EmitWise: carbon footprint monitoring
“I really think this planet is dying,” said EmitWise cofounder and CEO Mauro Cozzo. “And if we don’t rush and figure out how to save it, we are freaking screwed.”
Earth’s climate crisis was a recurring theme throughout Cozzo’s pitch for his fledgling startup EmitWise, which is setting out to help big businesses monitor, manage, measure, and ultimate reduce their carbon footprint.
“We’re trying to accelerate the transition to a global carbon neutral society by producing the data that is required to figure out how to do that,” Cozzo said.
EmitWise’s software integrates with companies’ various systems, including enterprise resource planning (ERP) tools, and uses data from business documents, such as procurement sheets, in addition to publicly available information.

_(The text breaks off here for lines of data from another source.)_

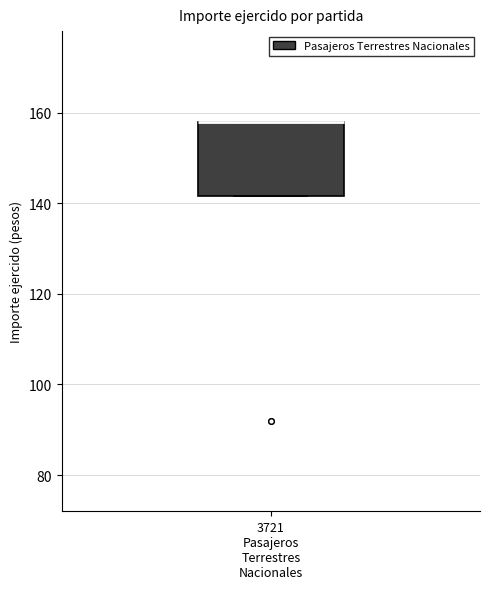

Transcribe this box plot: give where the median line is, the range the box spans, and where the two whiskers end, as read against the y-axis. The values are not printed on the chart, so give them approximately, as read against the axis.

median 158 (drawn on the box's upper edge), box 142 to 158, whiskers 142 to 158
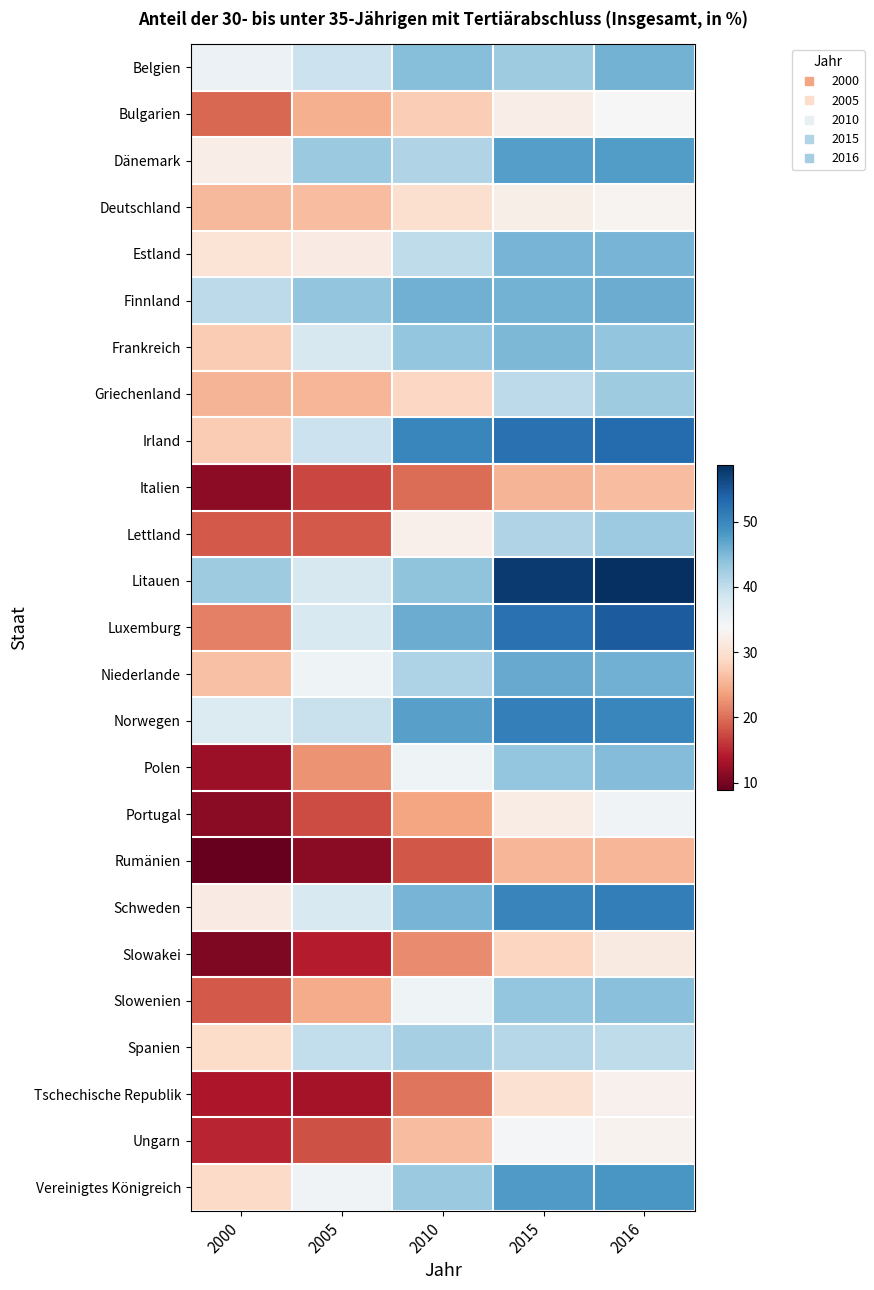

Reading left to right, what are all the values shown in this chart?

Belgien: 2000=35.2	2005=39.1	2010=44.4	2015=42.7	2016=45.6
Bulgarien: 2000=19.5	2005=24.9	2010=27.7	2015=32.1	2016=33.8
Dänemark: 2000=32.1	2005=43.1	2010=41.2	2015=47.6	2016=47.7
Deutschland: 2000=25.7	2005=26.1	2010=29.8	2015=32.3	2016=33.2
Estland: 2000=30.4	2005=31.7	2010=40.2	2015=45.3	2016=45.4
Finnland: 2000=40.3	2005=43.7	2010=45.7	2015=45.5	2016=46.1
Frankreich: 2000=27.4	2005=37.7	2010=43.4	2015=45.0	2016=43.6
Griechenland: 2000=25.4	2005=25.5	2010=28.6	2015=40.4	2016=42.7
Irland: 2000=27.5	2005=39.2	2010=50.1	2015=52.3	2016=52.9
Italien: 2000=11.6	2005=17.1	2010=19.9	2015=25.3	2016=26.2
Lettland: 2000=18.6	2005=18.5	2010=32.6	2015=41.3	2016=42.8
Litauen: 2000=42.6	2005=37.7	2010=43.8	2015=57.6	2016=58.7
Luxemburg: 2000=21.2	2005=37.6	2010=46.1	2015=52.3	2016=54.6
Niederlande: 2000=26.5	2005=34.9	2010=41.4	2015=46.3	2016=45.7
Norwegen: 2000=37.3	2005=39.4	2010=47.3	2015=50.9	2016=50.1
Polen: 2000=12.5	2005=22.7	2010=34.8	2015=43.4	2016=44.6
Portugal: 2000=11.3	2005=17.5	2010=24.0	2015=31.9	2016=34.6
Rumänien: 2000=8.9	2005=11.4	2010=18.3	2015=25.6	2016=25.6
Schweden: 2000=31.8	2005=37.6	2010=45.3	2015=50.2	2016=51.0
Slowakei: 2000=10.6	2005=14.3	2010=22.1	2015=28.4	2016=31.5
Slowenien: 2000=18.5	2005=24.6	2010=34.8	2015=43.4	2016=44.2
Spanien: 2000=29.2	2005=39.9	2010=42.0	2015=40.9	2016=40.1
Tschechische Republik: 2000=13.7	2005=13.0	2010=20.4	2015=30.1	2016=32.8
Ungarn: 2000=14.8	2005=17.9	2010=26.1	2015=34.3	2016=33.0
Vereinigtes Königreich: 2000=29.0	2005=34.6	2010=43.1	2015=47.9	2016=48.2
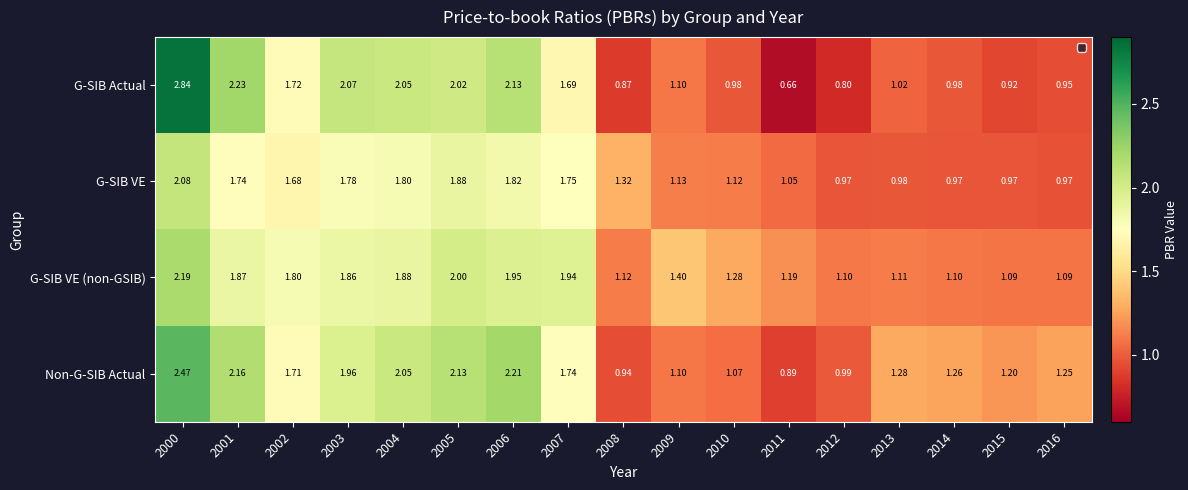

Rank the series by their average value, from lowest to highest.

G-SIB VE, G-SIB Actual, G-SIB VE (non-GSIB), Non-G-SIB Actual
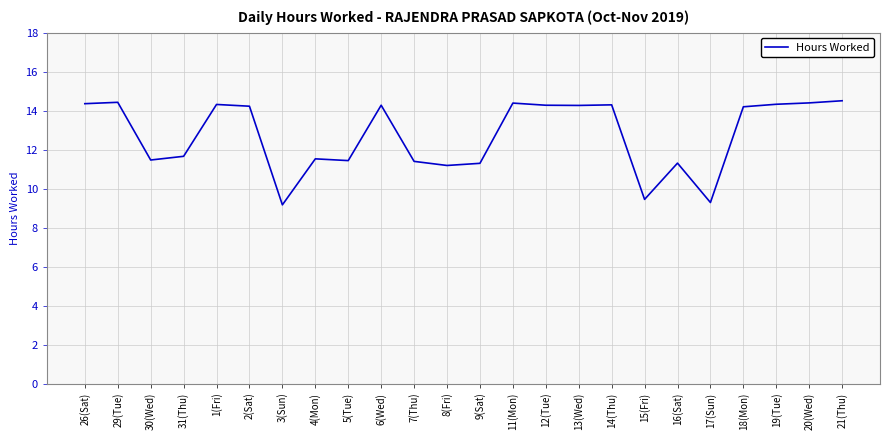

What is the minimum value shown in the chart?

9.2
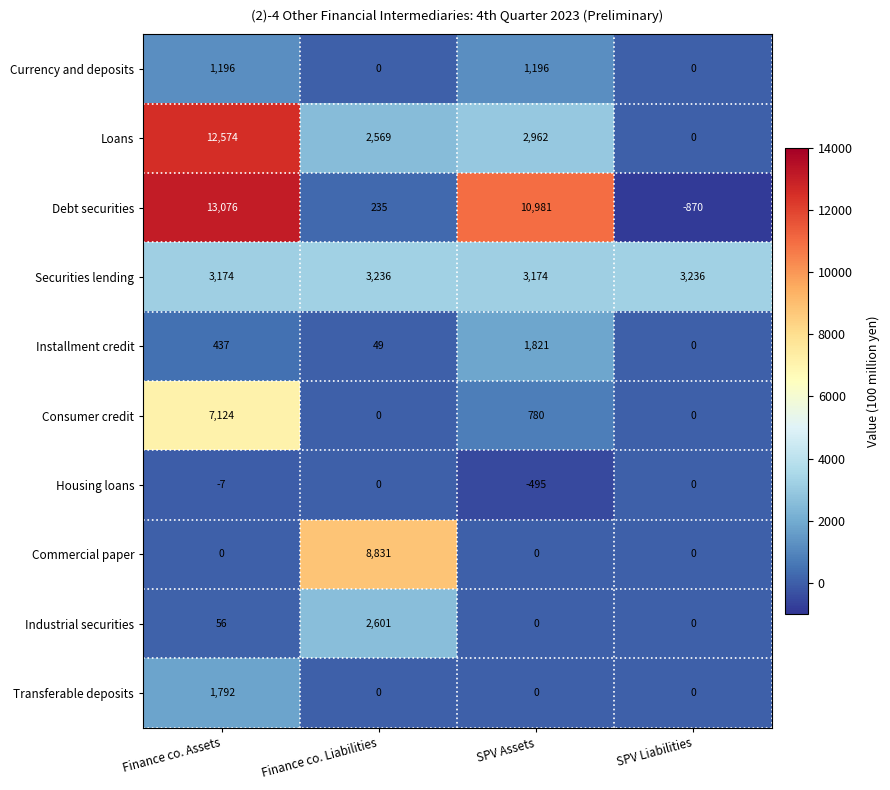

What is the approximate value of Commercial paper at Finance co. Liabilities, to the nearest 50?

8850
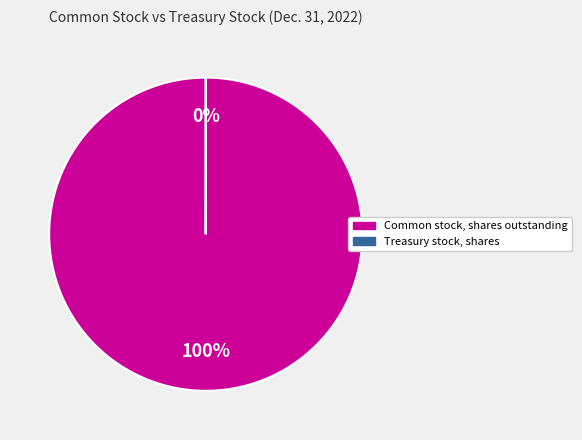

Which category accounts for the majority?

Common stock, shares outstanding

It then uses machine learning to aggregate and analyze this data, with a view to continuously auditing the carbon footprint of the company’s internal operations and its entire supply chain.
The platform aims to help companies comply with emissions policies, as well as giving them something to “improve their brand image,” given that climate change is becoming a key concern for consumers and companies globally.
Cozzo founded EmitWise just four months ago and said the fledgling startup is currently working on pilots with two large enterprises.
While the impending climate catastrophe is stirring broad concerns, there remains a deep-rooted belief that solutions to the problem will likely have to be anchored in profitability.
“It looks like we might be able to start doing business in a different way — sustainability might start being profitable,” Cozzo said.
There are countless other AI startups out there, with 2019 already shaping up to eclipse all previous years for AI startup funding. Indeed, recent data from the National Venture Capital Association showed that 965 AI-related U.S. companies raised north of $13 billion in VC funding for the first nine months of the year, compared to the $16.8 billion plowed into 1,281 companies in the whole of last year.
The five shortlisted AI startups at World Summit AI offer a glimpse into some of the hot areas of the moment: NLP and computer vision were common themes, while extracting meaning from big data was also big — and an area VCs continue to invest in heavily.
But over and above all that, the age-old adage that for technology to succeed it has to fix a real problem was as evident as ever. Neuro Flash offers tools to help marketers understand consumer sentiment without the resource-intensive process of carrying out focus groups; ProovStation is pushing to help automotive companies identify vehicle damage in seconds rather than minutes; Remmedy wants to help people get to sleep; Pixyle.ai aims to help large fashion companies keep pace with advancements in visual search technologies without having to build the technology from scratch; and EmitWise is setting out to encourage big companies to be more proactive in cutting carbon emissions.
Together, they serve as a reminder that AI applications need to offer companies genuine value. There is no point investing in automation just to keep up with the cool kids.